Irish involvement in EU defence plan to go before Cabinet
Simon Coveney says a move to participate in Pesco would not undermine neutrality
Minister for Foreign Affairs Simon Coveney shakes hands with Britain’s foreign secretary Boris Johnson following a European Union foreign ministers’ meeting in Brussels. Photograph: Yves Herman/Reuters
Ireland’s involvement in a new EU defence framework, Pesco, will go to Cabinet within a couple of weeks, Minister for Foreign Affairs Simon Coveney told fellow EU ministers yesterday.
He said he did not want to pre-empt the decision, but is confident it would be endorsed. The issue will then go to the Dáil where the Government may face some opposition from the neutrality lobby.
Twenty-three member states yesterday signed up at a ceremony here to participate in Permanent Structured Co-operation (Pesco) which will be officially launched at the EU summit in December, by which stage Ireland is also expected to have joined them.
Mr Coveney said that he believed this is “a good thing for Ireland”, simply makes “practical sense” and is entirely consistent with the Lisbon Treaty, which Irish voters had endorsed.
“This does not undermine Irish neutrality . This does not force Ireland to do anything that it is uncomfortable with. This is simply a development that recognises the new realities around the need for more co-operation within the European Union on security issues whether that’s cyber security, whether that’s marine surveillance, whether it’s peacekeeping co-ordination, whether it’s more co-ordinated training efforts.”
A Franco-German initiative, Pesco is a voluntary framework for resource-pooling and enhancing the effectiveness of member-states’ cash-strapped defence forces, particularly their interoperability and research programmes, to better equip them for missions under the EU’s Common Security and Defence Policy (CSDP).
Some 47 common projects are under consideration: these range from a “centre of excellence for EU training missions”, to a “European medical command”, a logistics hub, officer training, satellite capabilities, deployable disaster relief capacity, research on a new battle tank, cyber training and rapid response teams, diver training .
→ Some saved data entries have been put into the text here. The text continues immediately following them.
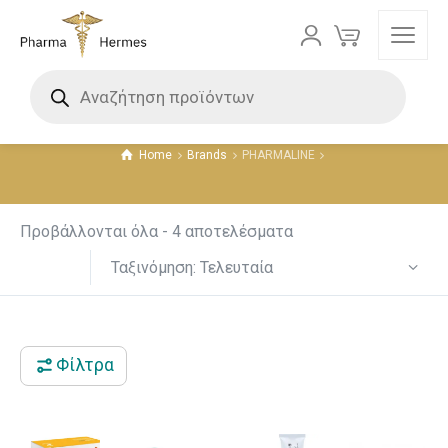
PHARMALINE
Τιμή
Home
Brands
PHARMALINE
8 €
14 €
8
10
11
13
14
Προβάλλονται όλα - 4 αποτελέσματα
Ταξινόμηση: Τελευταία
Φίλτρα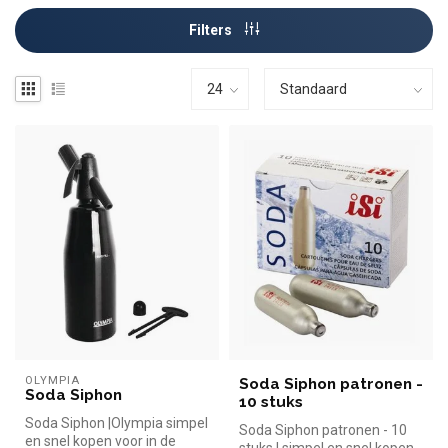
Filters
OLYMPIA
Soda Siphon patronen -
Soda Siphon
10 stuks
Soda Siphon |Olympia simpel
Soda Siphon patronen - 10
en snel kopen voor in de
Member states also sign up to a commitment to “regularly increasing defence budgets in real terms”.
Mr Coveney said that is already an Irish commitment in the Defence White Paper he had introduced when minister for defence. Investment is “badly needed in the context of having modern well-equipped, well-trained Defence Forces in Ireland.”
The move to join Pesco comes after the Naval Service signed up recently to the CSDP Sofia anti-trafficking and humanitarian naval operation off Libya, and our Defence Forces chief of staff, Vice Admiral Mark Mellett, unsuccessfully threw his hat in the ring to become chairman of the EU’s military committee.
Although France sees Pesco as a stepping stone to what the pledging document refers to as a “new level in the progressive framing of a common union defence policy”, Irish officials say Irish concerns about that level of ambition are met with specific and familiar guarantees framed with Ireland specifically in mind: Pesco wil be run “taking into consideration the specific character of the security and defence policy of all member states.”